Canada's Inflation Ticks Higher in June as Fall in Gasoline Prices Abates, Says TD
BY MT Newswires | ECONOMIC | 07/15/25 10:48 AM EDT10:48 AM EDT, 07/15/2025 (MT Newswires) -- Canadian headline CPI inflation for June came in at 1.9% year-on-year, heating up from the 1.7% print in May and in line with expectations, said TD after Tuesday's release of consumer price index data.
The uptick was due to gasoline prices falling to a lesser extent in June (-13.4% year over year versus -15.5% in April) and faster price growth for passenger vehicles and furniture, noted the bank.
Prices for clothing and footwear also rose 2.0% year over year versus 0.5% last month due to the women's clothing index not declining like it did in May. Statistics Canada also cited "uncertainty surrounding international trade" and tariffs putting upward pressure on costs for the clothing and footwear industry.

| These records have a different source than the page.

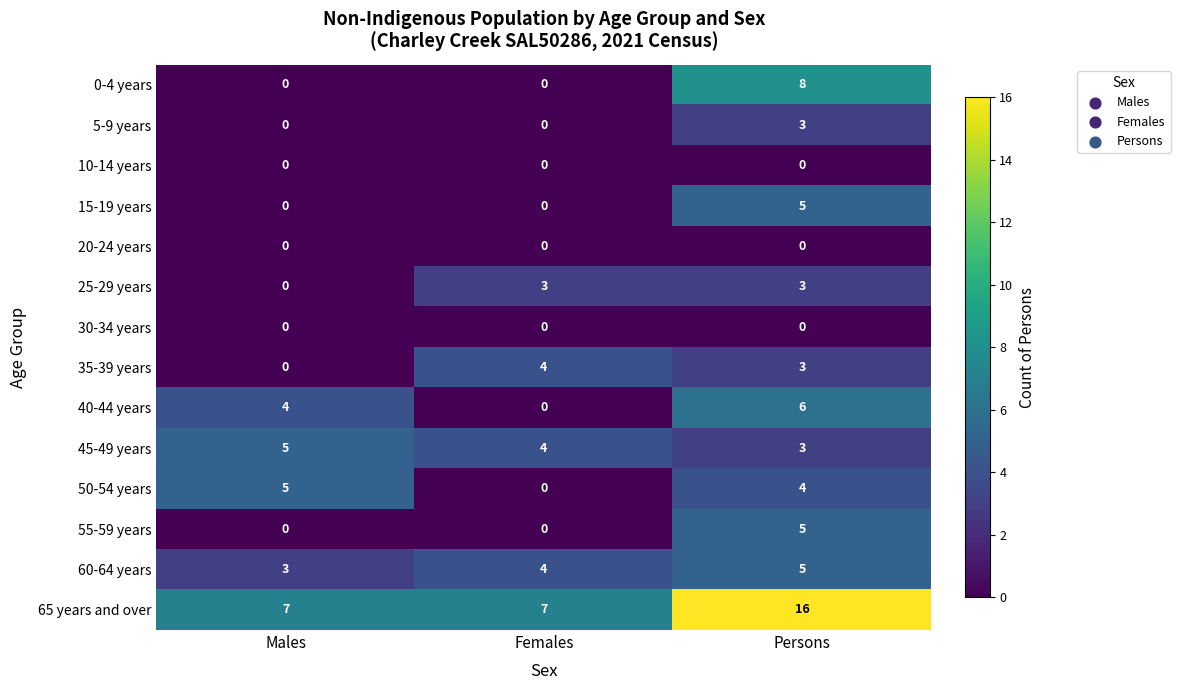

What is the maximum value for 25-29 years?

3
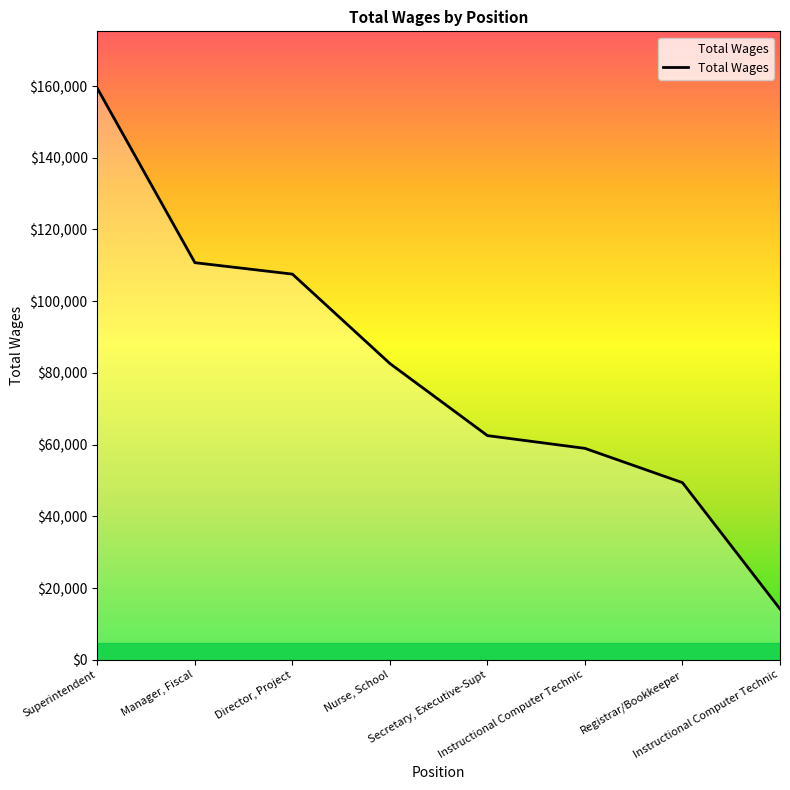

The chart shows a value of 107556 at Director, Project. True or false?

True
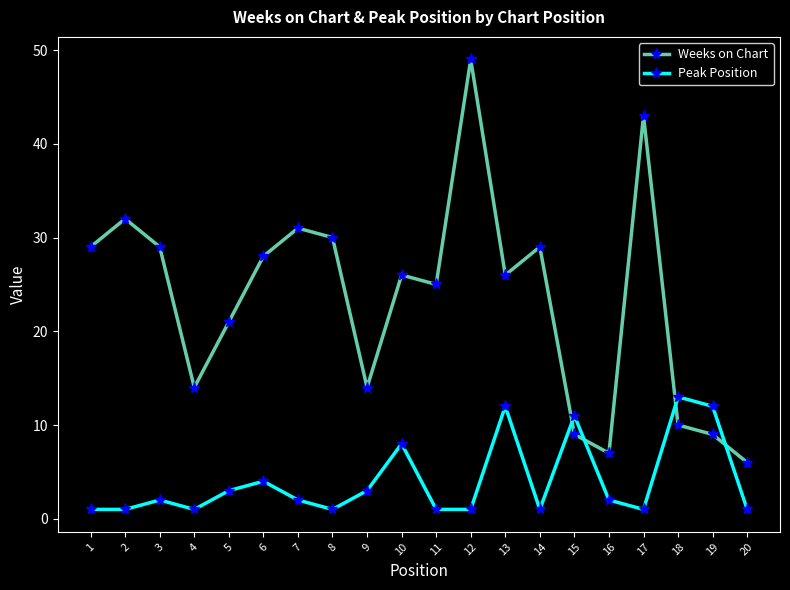

Which label corresponds to the largest value in the chart?

12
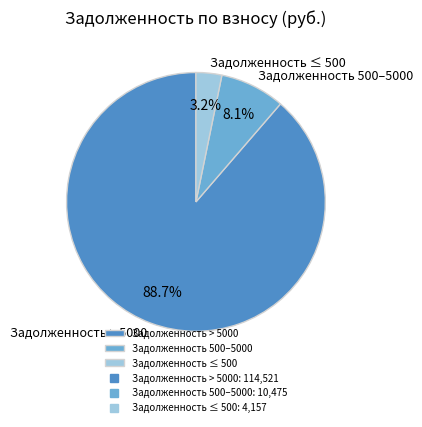

What percentage is NOT represented by Задолженность 500–5000?

91.9%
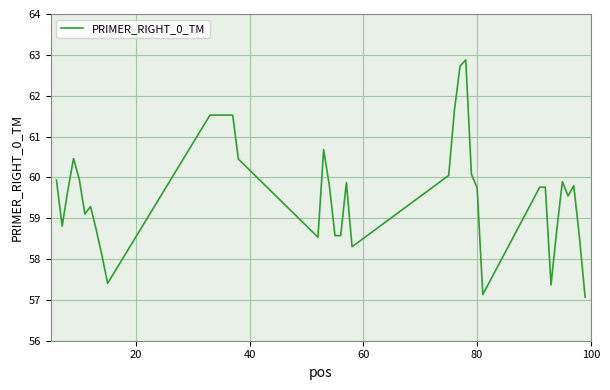

What is the greatest value displayed?

62.9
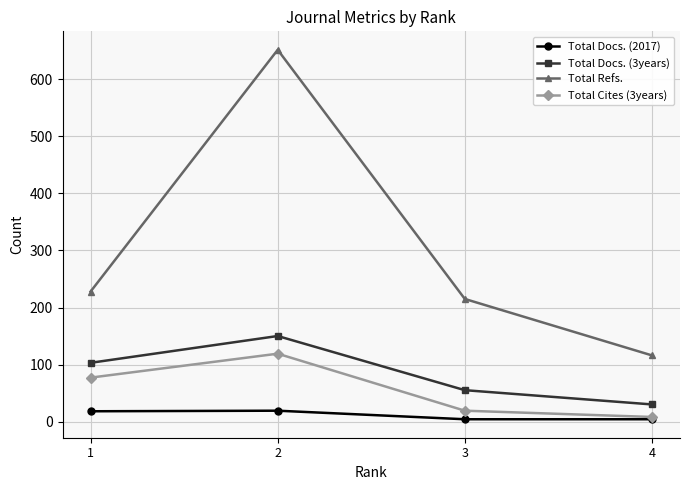

What is the highest value of the Total Docs. (2017) series?

19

The Bank of Canada's CPI-trim measure was unchanged for the month at 3.0% year over year, while the CPI-median index ticked higher to 3.1% year over year.

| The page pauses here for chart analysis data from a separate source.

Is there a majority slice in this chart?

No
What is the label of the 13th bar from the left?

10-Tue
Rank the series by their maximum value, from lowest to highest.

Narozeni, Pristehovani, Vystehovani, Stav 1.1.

The CPI excluding the eight most volatile components and indirect taxes (CPIX) accelerated to 2.7% year over year from 2.5% in May, while CPI excluding food and energy was virtually unchanged at 2.6%. On a seasonally adjusted monthly basis, inflation accelerated for three of the four measures, while monthly inflation for CPI excluding food and energy was unchanged (0.26% month-on-month).
Another month of the inflation data coming in as expected, said the bank. Top-line price growth continues to be restrained by weak readings for gasoline. In addition, "geopolitical conflicts" were cited as propping up crude prices in June, a factor that faded mid-month and should provide some offset in July.
Meanwhile, core inflation held up on an annual basis, with the monthly figures also pointing to healthy price growth. The groundwork for July to continue June's story -- weak top-line price growth and more core strength -- looks to be set, stated TD.
Healthy core price growth, coupled with last week's surprisingly robust employment gains, now make a July cut from the Bank of Canada unlikely, according to TD. However, renewed trade threats from the United States add to the uncertainty that has lingered over the economy since the start of the year.
Looking forward, the course of trade negotiations and evidence of whether June's healthy labor market report was a one-off or the start of a new trend will be "crucial," added the bank. Ultimately, TD believes that absent a quick resolution on trade, the economic backdrop should give the BoC space to deliver more easing this year.